Development of reconstruction technology for tissue-specific genomic structures

Researcher

Akihito Harada

Outline

The formation of an adult somatic cell from genomic DNA requires a tissue-specific genomic structure which selects a set of relevant genes for expression. In this project, I propose to identify tissue-specific transcription factors and higher-order genomic structures necessary for functional expression, and finally reconstruct such structures. For this purpose, I will advance the development of a novel regulatory technology which simultaneously allows the elucidation and reconstruction of the tissue-specific genomic organization.

Masatoshi Maeki

Development of transfection method for long-chain DNA using artificial exosomes

Researcher

Masatoshi Maeki

Outline

Lipid nanoparticles and exosomes have demonstrated excellent performance targeting organs, and high transfection efficiency. However, the transfection ability of exosomes is not understood in detail. It is expected that the unique characteristics of exosomes can be applied to develop an efficient transfection method. The aim of this project is to elucidate important factors regarding exosomes for transfection and develop a transfection method for long-chain DNA using artificial exosomes.

Yoshiaki Masaki

Long DNA synthesis using chemically stable nucleotide analogues

Researcher

Yoshiaki Masaki

Outline

It is known that various kinds of side-products form during the chemical synthesis of DNA. These side products are known to significantly influence the accuracy of synthesized genes and genomes. This project aims to develop a new technology to surpass the current technological limit of genome synthesis through the development of chemically stable nucleotide analogues and renovate phosphoramidite chemistry to specialize in genome synthesis.

Ryo Mizuuchi

Development of a genome expansion technology inspired by the early evolution of life

Researcher

Ryo Mizuuchi

Outline

Using knowledge of the early evolution of life, I will develop an artificial cell-based technology of evolutionary engineering to spontaneously integrate gene fragments into a long genome that efficiently replicates and functions.
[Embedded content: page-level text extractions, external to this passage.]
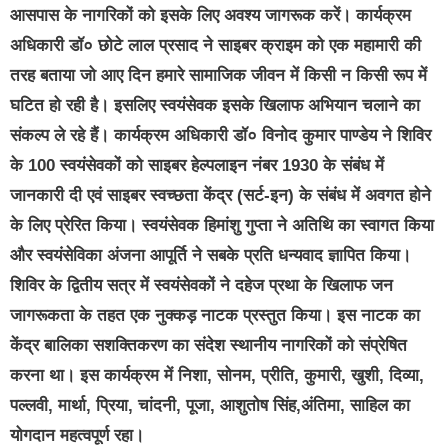
आसपास के नागरिकों को इसके लिए अवश्य जागरूक करें। कार्यक्रम
अधिकारी डॉ० छोटे लाल प्रसाद ने साइबर क्राइम को एक महामारी की
तरह बताया जो आए दिन हमारे सामाजिक जीवन में किसी न किसी रूप में
घटित हो रही है। इसलिए स्वयंसेवक इसके खिलाफ अभियान चलाने का
संकल्प ले रहे हैं। कार्यक्रम अधिकारी डॉ० विनोद कुमार पाण्डेय ने शिविर
के 100 स्वयंसेवकों को साइबर हेल्पलाइन नंबर 1930 के संबंध में
जानकारी दी एवं साइबर स्वच्छता केंद्र (सर्ट-इन) के संबंध में अवगत होने
के लिए प्रेरित किया। स्वयंसेवक हिमांशु गुप्ता ने अतिथि का स्वागत किया
और स्वयंसेविका अंजना आपूर्ति ने सबके प्रति धन्यवाद ज्ञापित किया।
शिविर के द्वितीय सत्र में स्वयंसेवकों ने दहेज प्रथा के खिलाफ जन
जागरूकता के तहत एक नुक्कड़ नाटक प्रस्तुत किया। इस नाटक का
केंद्र बालिका सशक्तिकरण का संदेश स्थानीय नागरिकों को संप्रेषित
करना था। इस कार्यक्रम में निशा, सोनम, प्रीति, कुमारी, खुशी, दिव्या,
पल्लवी, मार्था, प्रिया, चांदनी, पूजा, आशुतोष सिंह,अंतिमा, साहिल का
योगदान महत्वपूर्ण रहा।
This technology allows us to construct a genome encoding arbitrary genes and evolve them by means of artificial cell systems.

Yasuto Murayama

Controlling DNA entanglements to ensure efficient DNA replication and recombination

Researcher

Yasuto Murayama

Outline

As genomic DNA is much longer than the cells in which it is stored, its replication is often associated with “DNA entanglements”, higher-order DNA structures that arise during DNA metabolism. This research aims to elucidate the mechanism whereby these higher-order DNA structures are resolved, with a particular focus on the role of SMC (Structural Maintenance of Chromosomes) proteins. By isolating and reconstituting this resolving activity, I aim to develop an in vitro system that enables chromosomal duplication in a test tube using purified eukaryotic proteins.